FAO Fisheries and Aquaculture Report. No. 1004. Rome, FAO.
In June 2011, the twenty-ninth Session of the FAO Committee on Fisheries (COFI) recommended the development of international guidelines for small-scale fisheries ("SSF Guidelines"). As part of its strategic development process, the FAO Secretariat is engaging in an extensive consultative process with governments, regional organizations, civil society organizations, and small-scale fishers, fish workers and their communities. In this context, a consultative workshop on International Guidelines for Securing Sustainable Small-Scale Fisheries was convened in Rome, Italy, on 7–10 February 2012. The workshop brought together about 30 experts from government, regional organizations, civil society and academia to further discuss the structure, overall considerations and thematic coverage of the Guidelines and to consolidate ideas put forth in the regional and national consultations. Advice was given concerning next steps and additional activities in the guidelines development process.

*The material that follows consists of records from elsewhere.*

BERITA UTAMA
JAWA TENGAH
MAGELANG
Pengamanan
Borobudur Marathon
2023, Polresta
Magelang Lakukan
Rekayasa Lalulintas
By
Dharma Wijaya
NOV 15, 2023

The workshop confirmed the importance of small-scale fisheries as a contributor to poverty alleviation, food and nutrition security, and economic development. The SSF Guidelines should complement the Code of Conduct for Responsible Fisheries (CCRF) and draw on its principles and approaches and the discussions confirmed that the guiding principles of the SSF Guidelines should include good governance and human rights. Additional principles, approaches and frameworks to be referred to include equity, economic viability, ecosystem based, holistic and integrated approaches. Participants encouraged continued and strengthened collaboration and partnerships, both with regard to the development of the SSF Guidelines as well as for their implementation.
The workshop noted the need to build bridges between different stakeholder visions – within the fisheries sector as well as outside – to ensure coherence. A new vision on how to ensure access for small-scale fisheries communities and giving them resource stewardship responsibilities may be needed, reflecting the need for combining livelihood security and environmental sustainability as one cannot be achieved without the other. Participants stressed that the small-scale fisheries sector should not be portrayed as one in need of aid and as being development dependent, but as a real contributor to socio-economic development and livelihood security.
The SSF Guidelines should be a set of ideals to empower the sector and it will be important to create awareness of the potential of small-scale fisheries – if supported and not marginalized – and to build political will at all levels. The workshop agreed that the SSF Guidelines can become a powerful tool in achieving sustainable governance and development of the sector. Support to their implementation will be important, requiring concerted efforts and organizational development and strengthening of capacities at all levels.